#### GOAL OF THE EXERCISE
Retype every entry below without altering anything.

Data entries
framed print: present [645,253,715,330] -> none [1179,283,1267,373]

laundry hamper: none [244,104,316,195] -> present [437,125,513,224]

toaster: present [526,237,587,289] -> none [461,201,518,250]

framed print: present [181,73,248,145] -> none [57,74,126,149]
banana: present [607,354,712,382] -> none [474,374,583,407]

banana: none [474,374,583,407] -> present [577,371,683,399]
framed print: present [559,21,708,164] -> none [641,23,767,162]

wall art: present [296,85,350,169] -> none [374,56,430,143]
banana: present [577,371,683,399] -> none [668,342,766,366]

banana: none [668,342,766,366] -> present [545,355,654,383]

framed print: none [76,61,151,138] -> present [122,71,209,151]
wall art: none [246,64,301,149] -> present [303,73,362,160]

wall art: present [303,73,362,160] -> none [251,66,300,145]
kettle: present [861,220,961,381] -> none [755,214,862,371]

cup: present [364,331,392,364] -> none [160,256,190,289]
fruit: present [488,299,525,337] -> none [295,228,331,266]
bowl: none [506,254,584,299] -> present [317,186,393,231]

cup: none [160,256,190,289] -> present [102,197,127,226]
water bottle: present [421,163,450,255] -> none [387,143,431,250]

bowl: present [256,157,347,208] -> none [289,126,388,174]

#### ANSWER AREA
framed print: present [645,253,715,330] -> none [1179,283,1267,373]

laundry hamper: none [244,104,316,195] -> present [437,125,513,224]

toaster: present [526,237,587,289] -> none [461,201,518,250]

framed print: present [181,73,248,145] -> none [57,74,126,149]
banana: present [607,354,712,382] -> none [474,374,583,407]

banana: none [474,374,583,407] -> present [577,371,683,399]
framed print: present [559,21,708,164] -> none [641,23,767,162]

wall art: present [296,85,350,169] -> none [374,56,430,143]
banana: present [577,371,683,399] -> none [668,342,766,366]

banana: none [668,342,766,366] -> present [545,355,654,383]

framed print: none [76,61,151,138] -> present [122,71,209,151]
wall art: none [246,64,301,149] -> present [303,73,362,160]

wall art: present [303,73,362,160] -> none [251,66,300,145]
kettle: present [861,220,961,381] -> none [755,214,862,371]

cup: present [364,331,392,364] -> none [160,256,190,289]
fruit: present [488,299,525,337] -> none [295,228,331,266]
bowl: none [506,254,584,299] -> present [317,186,393,231]

cup: none [160,256,190,289] -> present [102,197,127,226]
water bottle: present [421,163,450,255] -> none [387,143,431,250]

bowl: present [256,157,347,208] -> none [289,126,388,174]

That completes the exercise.